Türkiye Araştırmalar Merkezi’nin 2006’da yaptığı bir araştırmaya göre; Almanya’daki 3.5 milyon civarındaki Müslüman’ın 2.7 milyon civarındaki yekunu, Türkiye’den gelen göçmenlerden müteşekkil. Türkiye 1962’den bu yana Almanya’ya işçi ağırlıklı olmak üzere göç veriyor, buna daha sonra eğitim ve siyasi sığınma amaçlı gidişler de eklenince, Almanya özelinde ciddi bir diaspora yekunu oluştu. Almanya için de ilkin geçici iş gücü olarak görülen göçmenler hakkında “kalıcılık”, “vatandaşlık” ve “uyum” gibi meseleler 1982’den itibaren devlet söyleminde yer almaya başladı. 82’den itibaren entegrasyon politikaları başlığında Avrupalı Müslümanlar, Avrupa’nın geleceği hakkında “sorun” olarak kritik eşikte...
***
Geçen hafta, DİTİB’in (Diyanet İşleri Türk İslam Birliği) Nürnberg’te düzenlediği kitap fuarındaydık. Son beş yıldır Almanya’daki okur profilinde ciddi bir değişim var. 90’ların işçi/gurbetçi kuşağı değil, meslek ve kariyer sahibi kendini Avrupalı olarak tanıtan başka bir jenerasyon bu. Öğretim görevlisi, mimar, psikolog, hekim olan genç kadın okurlarımızla tanışmak diasporadaki İslam kadınının yeni profili hakkında ciddi ipuçlarından... DİTİB temsilcisi Havva Özcan, 23 Aralık günü Nürnberg’teki Noel çadırlarında düzenlenen Pegida ırkçılığına karşı “ışık zinciri”nde Alman dostlarıyla ortak hareket ettiklerini anlattı. UETD’den (Avrupalı Türk Demokratlar Birliği) Volkan Albistan’ın girişimiyle gerçekleştirdiğimiz buluşmada da hem eğitim hem istihdam konusunda yaşanan ayrımcılıklardan şikayet etti özellikle kadınlar.

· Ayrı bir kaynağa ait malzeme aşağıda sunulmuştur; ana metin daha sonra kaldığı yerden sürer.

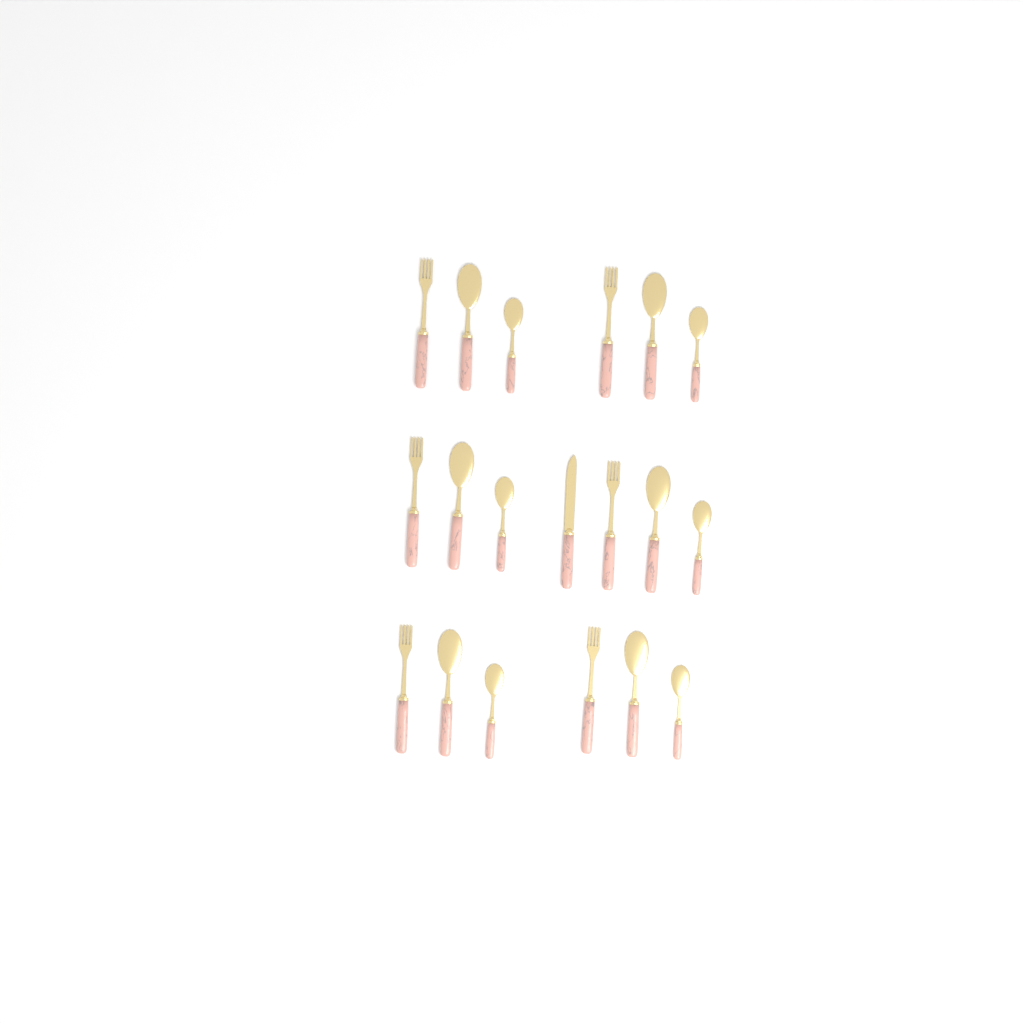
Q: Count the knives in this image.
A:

Almanya’daki sivil toplum gruplarının isimlerinde yer alan “Türk” vurgusu, bazı çevreleri rahatsız ediyor farkındayım. Lakin Avrupa’da bu ibarenin “Türkiye’den gelen gurbetçiler” mahiyetinde okunduğunu da söylemeliyim, zira bu sivil grupların en aktif sözcüleri arasında özellikle Kürtler var. Bununla birlikte hem Avrupa hem de Türkiye için geçerli sosyolojik değişim ve hassasiyetlerin, ciddiyetle takip edilmesi gerektiğini vurgulamalıyım. 80’lerin alışkanlıklarıyla kurulan söylemler, 2000’lerde karşılık bulamayabilir.
Yeni bir şeyle karşı karşıyayız: Bir an evvel Türkiye’ye geri dönmeyi planlayan “esmer ve uyumsuz” , “çok paralı” işçiler değil artık Avrupa’daki yurttaşlarımız. Şileli öğretmen Hadiye Akın ile Hamburglu oğlu ünlü sinemacı Fatih Akın arasındaki sosyolojik değişimi, yeni Avrupalılık üzerinden ciddiye almak zorundayız.Nürnberg’teki Eyüp Sultan Camii’nde gözyaşlarıyla kıldığımız namazdan sonra “kayzerin saçma yemeği” adlı şirin tatlıyı tarif eden başörtülü hanım, eczane sahibi olacağı Almanya’da torun torbaya karışacak büyük ihtimalle. “Gittik ve Kaldık” demişti Hadiye Akın...
***
Dr. Kadir Canatan ve Dr. Özcan Hıdır’ın hazırladıkları “Batı Dünyasında İslamofobi ve Anti-İslamizm” adlı çok önemli edisyonda, 2002 sonrası hız kazanan İslam karşıtlığı irdeleniyor. “Biz geliyoruz titre Avrupa” hamasetiyle hallolamayacak bir durum. “Dün ‘doçemark’ deposuyduk, bugünün salt ‘oy’ deposu olarak görmeyin bizi’’ diyorlar.
Dikkatimi çeken bir izlenim de camilerin yaşadığı içe kapanış sendromuyla ilgili. Son 10 yıldır birbirlerinin faaliyetlerine iştirak etmeye başlamış farklı cemaatler, eski yalıtılmış yuvalarına geri dönüyorlar. Birleştirici bir heyecana ihtiyaç var.